Kepsek SMA Negeri Bernas Pangkalan Kerinci di Duga Salahgunakan Dana BOS dan BOSDA
SABTU, 08-09-2018 - 19:20:19 WIB 👁 127781

TERKAIT:
 
  • Kepsek SMA Negeri Bernas Pangkalan Kerinci di Duga Salahgunakan Dana BOS dan BOSDA
  •  

    SERGAPONLINE.COM PELALAWAN - Di SMA Negeri Bernas Pangkalan Kerinci, Kabupaten Pelalawan, Propinsi Riau, terindikasi salahgunakan dana BOS dan BOSDA. Dan juga diduga melakukan pungutan bagi siswa untuk pengadaan meubiler.

    Pada tahun 2018 ini dana BOS dan BOSDA yang dikucurkan pemerintah di SMA Negeri Bernas, mencapai sebesar Rp 1,3 M. Dana sebesar itu berdasarkan jumlah siswa yang ada. Dana Biaya Operasional Sekolah (BOS) sebesar Rp 1,4 juta persiswa. Sedangkan dana BOSDA sebesar Rp 1,2 juta persiswa. Pencairan dana itu dilakukan secara bertahap atau setiap triwulan. Dan sampai awal bulan September 2018 ini, SMA Negeri Bernas telah melakukan pencairan selama dua kali triwulan dan telah melaksanakan kegiatan.

    Dari dana BOSDA (bantuan operasional sekolah daerah), sebesar 40% dipergunakan untuk membayar gaji tenaga honor. Sedangkan 60% lagi, dipergunakan untuk biaya kegiatan sekolah, ujar sumber yang mengungkap indikasi penyimpangan yang dilakukan oleh kepala sekolah SMA Negeri Bernas seraya minta identitasnya jangan diungkapkan.

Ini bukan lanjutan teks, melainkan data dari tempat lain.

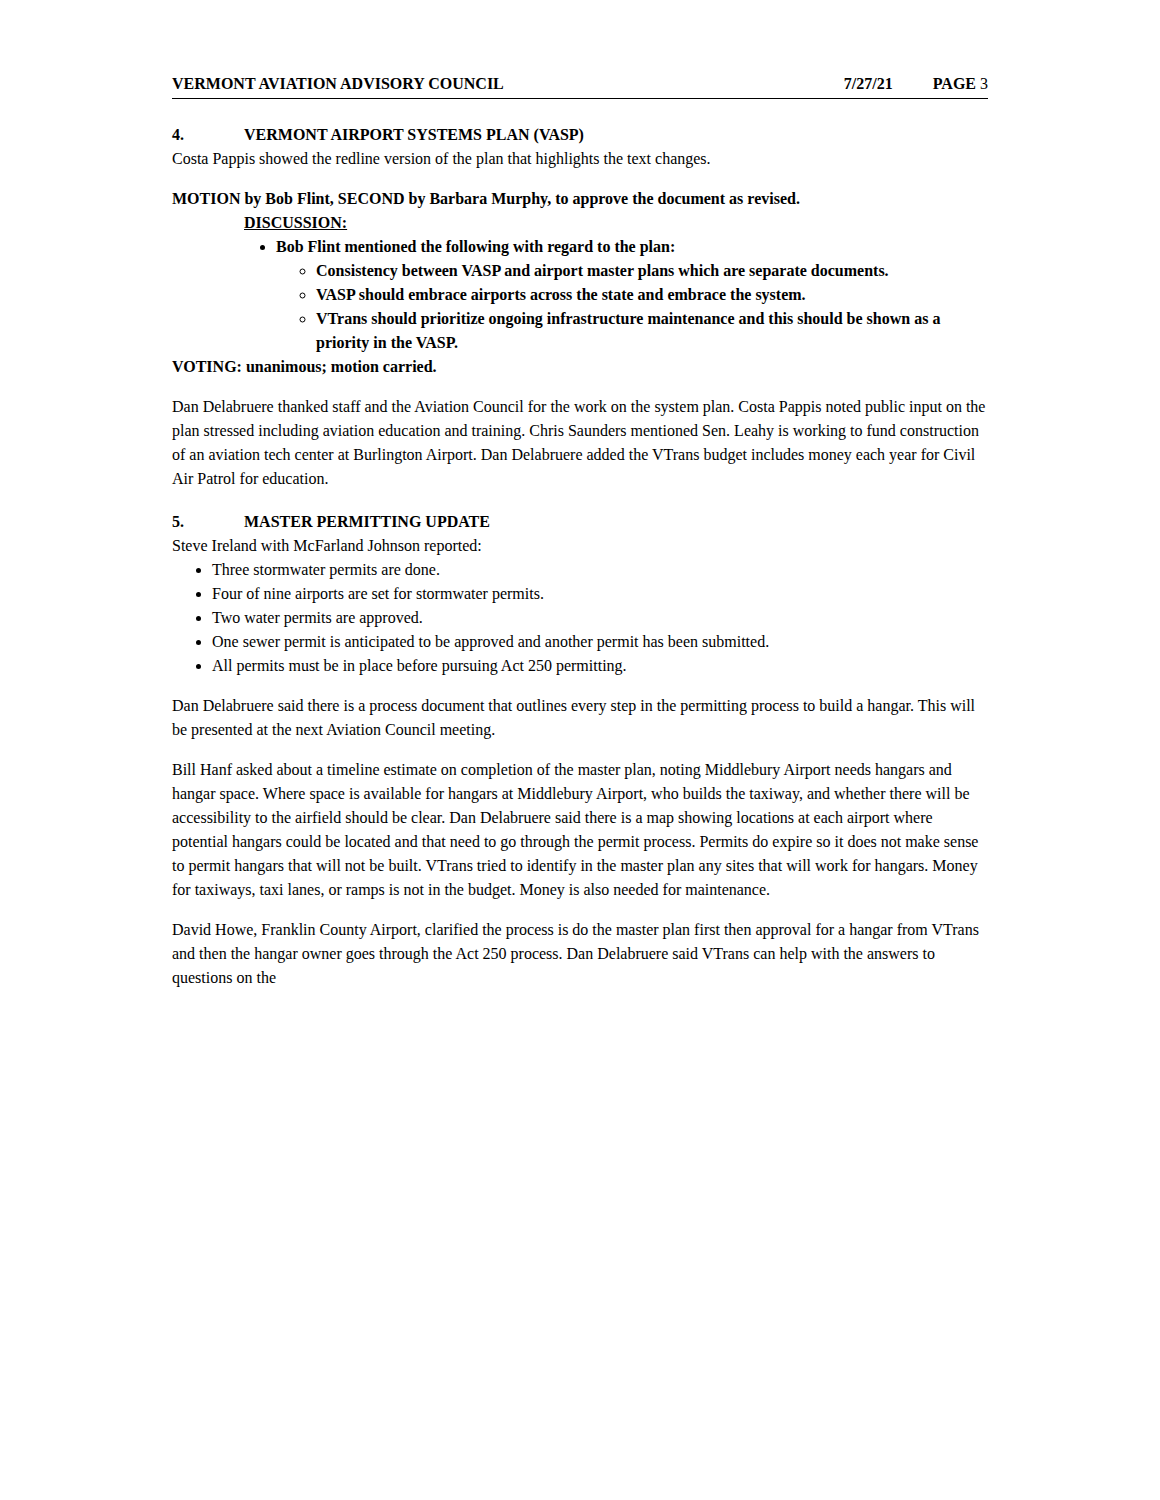VERMONT AVIATION ADVISORY COUNCIL 7/27/21 PAGE 3
4. Vermont Airport Systems Plan (VASP)
Costa Pappis showed the redline version of the plan that highlights the text changes.
MOTION by Bob Flint, SECOND by Barbara Murphy, to approve the document as revised.
DISCUSSION:
Bob Flint mentioned the following with regard to the plan:
Consistency between VASP and airport master plans which are separate documents.
VASP should embrace airports across the state and embrace the system.
VTrans should prioritize ongoing infrastructure maintenance and this should be shown as a priority in the VASP.
VOTING: unanimous; motion carried.
Dan Delabruere thanked staff and the Aviation Council for the work on the system plan. Costa Pappis noted public input on the plan stressed including aviation education and training. Chris Saunders mentioned Sen. Leahy is working to fund construction of an aviation tech center at Burlington Airport. Dan Delabruere added the VTrans budget includes money each year for Civil Air Patrol for education.
5. Master Permitting Update
Steve Ireland with McFarland Johnson reported:
Three stormwater permits are done.
Four of nine airports are set for stormwater permits.
Two water permits are approved.
One sewer permit is anticipated to be approved and another permit has been submitted.
All permits must be in place before pursuing Act 250 permitting.
Dan Delabruere said there is a process document that outlines every step in the permitting process to build a hangar. This will be presented at the next Aviation Council meeting.
Bill Hanf asked about a timeline estimate on completion of the master plan, noting Middlebury Airport needs hangars and hangar space. Where space is available for hangars at Middlebury Airport, who builds the taxiway, and whether there will be accessibility to the airfield should be clear. Dan Delabruere said there is a map showing locations at each airport where potential hangars could be located and that need to go through the permit process. Permits do expire so it does not make sense to permit hangars that will not be built. VTrans tried to identify in the master plan any sites that will work for hangars. Money for taxiways, taxi lanes, or ramps is not in the budget. Money is also needed for maintenance.
David Howe, Franklin County Airport, clarified the process is do the master plan first then approval for a hangar from VTrans and then the hangar owner goes through the Act 250 process. Dan Delabruere said VTrans can help with the answers to questions on the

    Di SMA Negeri Bernas, ada 8 orang tenaga honor yang digaji dari dana BOSDA. Dalam rencana kerja sekolah (RKS), tenaga honor tersebut menerima gaji sesuai dengan UMR (upah minimum regional) sebesar Rp 2.150.000. Anehmya pihak sekolah SMA Negeri Bernas, hanya membayar gaji setiap tenaga honor itu kurang lebih sebesar Rp 1 satu 400 ribu. Lebih anehnya lagi, dilakukan pemotongan gaji tenaga guru honor itu sebesar Rp 60 ribu setiap bulan.

    Ironisnya lagi di SMA Negeri Bernas itu, dalam RKS dana BOS, sudah dianggarkan biaya psikotes. Tapi pihak sekolah memungut kepada siswa untuk biaya psikotes sebesar Rp 100 ribu. Bahkan meskipun sudah dilarang melakukan pungutan, belum lama ini SMA Negeri Bernas memungut dana sebesar Rp 200 ribu persiswa untuk pengadaan kursi.

    Kemudian ada dana dari APBN yang telah dikucurkan dari Kementerian Pendidikan dan Kebudayaan RI di SMA Negeri Bernas sebesar Rp 90 juta untuk pengadaan peralatan musik. Pihak sekolah terindikasi melakukan pencucian uang dari dana tersebut. Pasalnya dana itu telah diterima oleh pihak sekolah sejak Mei 2018 lalu, namun sampai sekarang belum mengadakan peralatan musik sebagaimana alokasinya. Sehingga kuat dugaan  dana itu telah dibisniskan atau diputarkan demi mencari keuntungan pribadi, jelas sumber itu.

    Kepala SMA Negeri Bernas Misnarti S.Pd yang dikonfirmasi media ini pada Jumat (7/9/18) di kantornya membantah melakukan penyimpangan tersebut.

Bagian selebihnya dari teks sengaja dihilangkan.